La sala operativa parlò con l'amministatore dell'hotel che rassicurò, ma era a Pescara e non poteva sapere della valanga

"Macché crolli, a Rigopiano è tutto a posto". La telefonata che confuse i soccorsi
Le macchine degli ospiti dell'Hotel Rigopiano travolte dalla valanga 

Fu una telefonata ad alimentare la confusione intorno a ciò che era successo all'hotel Rigopiano. Il 18 gennaio, dopo il primo allarme lanciato dal superstite Giampiero Parete alle 17.10 (il cuoco aveva chiamato il 118), il Centro di coordinamento soccorsi della Prefettura contattò il direttore dell'hotel Bruno Di Tommaso (intorno alle 17.40) per verificare la segnalazione.

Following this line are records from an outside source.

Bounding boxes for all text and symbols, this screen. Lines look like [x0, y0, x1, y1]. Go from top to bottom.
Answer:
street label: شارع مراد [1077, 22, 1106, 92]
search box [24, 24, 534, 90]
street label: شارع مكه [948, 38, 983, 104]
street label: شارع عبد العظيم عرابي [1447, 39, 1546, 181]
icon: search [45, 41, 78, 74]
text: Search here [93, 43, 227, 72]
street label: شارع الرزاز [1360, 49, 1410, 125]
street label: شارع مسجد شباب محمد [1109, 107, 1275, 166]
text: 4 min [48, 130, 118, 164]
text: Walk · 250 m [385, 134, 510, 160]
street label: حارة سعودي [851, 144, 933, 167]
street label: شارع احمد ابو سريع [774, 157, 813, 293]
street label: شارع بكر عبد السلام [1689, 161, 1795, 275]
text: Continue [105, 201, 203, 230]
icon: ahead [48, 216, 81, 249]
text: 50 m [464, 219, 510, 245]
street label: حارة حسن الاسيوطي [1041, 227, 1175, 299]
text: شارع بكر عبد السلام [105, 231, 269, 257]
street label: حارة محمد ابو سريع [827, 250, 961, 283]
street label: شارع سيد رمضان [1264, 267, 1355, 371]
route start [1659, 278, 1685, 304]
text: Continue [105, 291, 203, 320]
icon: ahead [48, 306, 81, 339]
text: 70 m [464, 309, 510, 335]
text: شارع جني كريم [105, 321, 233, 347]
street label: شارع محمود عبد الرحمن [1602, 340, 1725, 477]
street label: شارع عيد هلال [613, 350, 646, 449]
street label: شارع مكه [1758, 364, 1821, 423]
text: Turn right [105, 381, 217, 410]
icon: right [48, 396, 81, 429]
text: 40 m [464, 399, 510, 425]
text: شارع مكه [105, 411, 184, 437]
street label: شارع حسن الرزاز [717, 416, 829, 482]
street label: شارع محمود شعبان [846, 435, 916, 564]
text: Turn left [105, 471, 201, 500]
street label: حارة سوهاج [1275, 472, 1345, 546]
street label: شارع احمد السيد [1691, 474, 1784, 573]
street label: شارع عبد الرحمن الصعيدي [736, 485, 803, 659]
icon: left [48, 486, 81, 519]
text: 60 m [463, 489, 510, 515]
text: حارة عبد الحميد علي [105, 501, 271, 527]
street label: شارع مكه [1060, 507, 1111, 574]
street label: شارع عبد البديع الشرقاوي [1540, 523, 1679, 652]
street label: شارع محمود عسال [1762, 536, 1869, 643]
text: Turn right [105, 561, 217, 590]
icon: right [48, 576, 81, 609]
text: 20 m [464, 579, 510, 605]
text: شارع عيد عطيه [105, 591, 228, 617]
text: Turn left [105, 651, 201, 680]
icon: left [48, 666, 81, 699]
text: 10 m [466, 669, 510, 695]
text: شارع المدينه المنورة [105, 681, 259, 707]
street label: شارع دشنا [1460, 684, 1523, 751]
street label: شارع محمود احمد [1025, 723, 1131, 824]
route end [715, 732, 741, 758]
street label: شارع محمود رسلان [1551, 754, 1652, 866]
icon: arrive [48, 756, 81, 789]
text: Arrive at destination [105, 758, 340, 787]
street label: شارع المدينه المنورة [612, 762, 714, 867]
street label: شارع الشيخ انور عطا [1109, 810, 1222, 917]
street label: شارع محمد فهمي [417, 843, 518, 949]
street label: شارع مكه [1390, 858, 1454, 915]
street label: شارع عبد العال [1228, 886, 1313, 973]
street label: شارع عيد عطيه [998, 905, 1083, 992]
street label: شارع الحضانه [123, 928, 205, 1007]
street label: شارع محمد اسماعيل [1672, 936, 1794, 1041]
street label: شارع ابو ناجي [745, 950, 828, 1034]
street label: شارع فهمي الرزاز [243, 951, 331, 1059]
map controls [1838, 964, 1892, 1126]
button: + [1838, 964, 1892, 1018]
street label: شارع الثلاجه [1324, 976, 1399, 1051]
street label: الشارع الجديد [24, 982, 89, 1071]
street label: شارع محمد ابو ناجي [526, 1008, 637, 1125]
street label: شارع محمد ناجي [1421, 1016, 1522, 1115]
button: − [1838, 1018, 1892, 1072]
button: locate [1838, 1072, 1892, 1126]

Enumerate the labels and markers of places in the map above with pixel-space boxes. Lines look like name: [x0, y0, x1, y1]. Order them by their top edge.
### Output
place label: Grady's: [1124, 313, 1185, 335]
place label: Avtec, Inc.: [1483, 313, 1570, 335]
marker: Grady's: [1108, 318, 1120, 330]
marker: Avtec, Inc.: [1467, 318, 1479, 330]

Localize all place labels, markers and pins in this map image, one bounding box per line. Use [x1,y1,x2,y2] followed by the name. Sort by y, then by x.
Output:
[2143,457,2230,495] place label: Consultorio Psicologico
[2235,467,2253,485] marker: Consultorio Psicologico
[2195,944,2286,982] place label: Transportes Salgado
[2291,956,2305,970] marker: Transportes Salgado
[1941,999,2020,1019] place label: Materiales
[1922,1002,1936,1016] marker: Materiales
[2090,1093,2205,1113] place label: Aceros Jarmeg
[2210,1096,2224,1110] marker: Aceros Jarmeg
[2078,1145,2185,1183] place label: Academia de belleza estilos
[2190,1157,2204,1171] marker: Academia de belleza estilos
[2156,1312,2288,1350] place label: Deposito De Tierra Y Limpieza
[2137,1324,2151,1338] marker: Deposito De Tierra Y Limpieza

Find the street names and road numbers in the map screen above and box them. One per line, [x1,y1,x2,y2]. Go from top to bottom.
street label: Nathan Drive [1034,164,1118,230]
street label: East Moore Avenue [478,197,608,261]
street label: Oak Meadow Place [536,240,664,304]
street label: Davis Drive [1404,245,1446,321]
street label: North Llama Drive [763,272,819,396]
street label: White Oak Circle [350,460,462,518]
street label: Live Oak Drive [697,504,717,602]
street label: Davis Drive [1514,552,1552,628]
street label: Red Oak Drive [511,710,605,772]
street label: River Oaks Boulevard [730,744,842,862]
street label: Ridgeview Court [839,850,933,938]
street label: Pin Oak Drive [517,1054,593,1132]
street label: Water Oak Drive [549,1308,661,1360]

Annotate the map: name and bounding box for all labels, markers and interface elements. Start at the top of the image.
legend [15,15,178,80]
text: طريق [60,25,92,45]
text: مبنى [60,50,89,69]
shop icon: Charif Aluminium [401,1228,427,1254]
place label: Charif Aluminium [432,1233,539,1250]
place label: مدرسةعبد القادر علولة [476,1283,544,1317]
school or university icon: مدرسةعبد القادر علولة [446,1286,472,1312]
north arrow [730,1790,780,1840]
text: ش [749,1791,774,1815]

Ma lui, che in quel momento si trova a Pescara, non sapeva della valanga e, concentrato sulle difficoltà del terremoto e sull'isolamento per neve del Rigopiano, smentì qualsiasi crollo. A causa di questa chiamata, venne ritenuto inattendibile l'allarme successivo di Quintino Marcella, il ristoratore di Silvi Marina al quale nel frattempo aveva chiesto aiuto lo stesso Parete con una telefonata WhatsApp.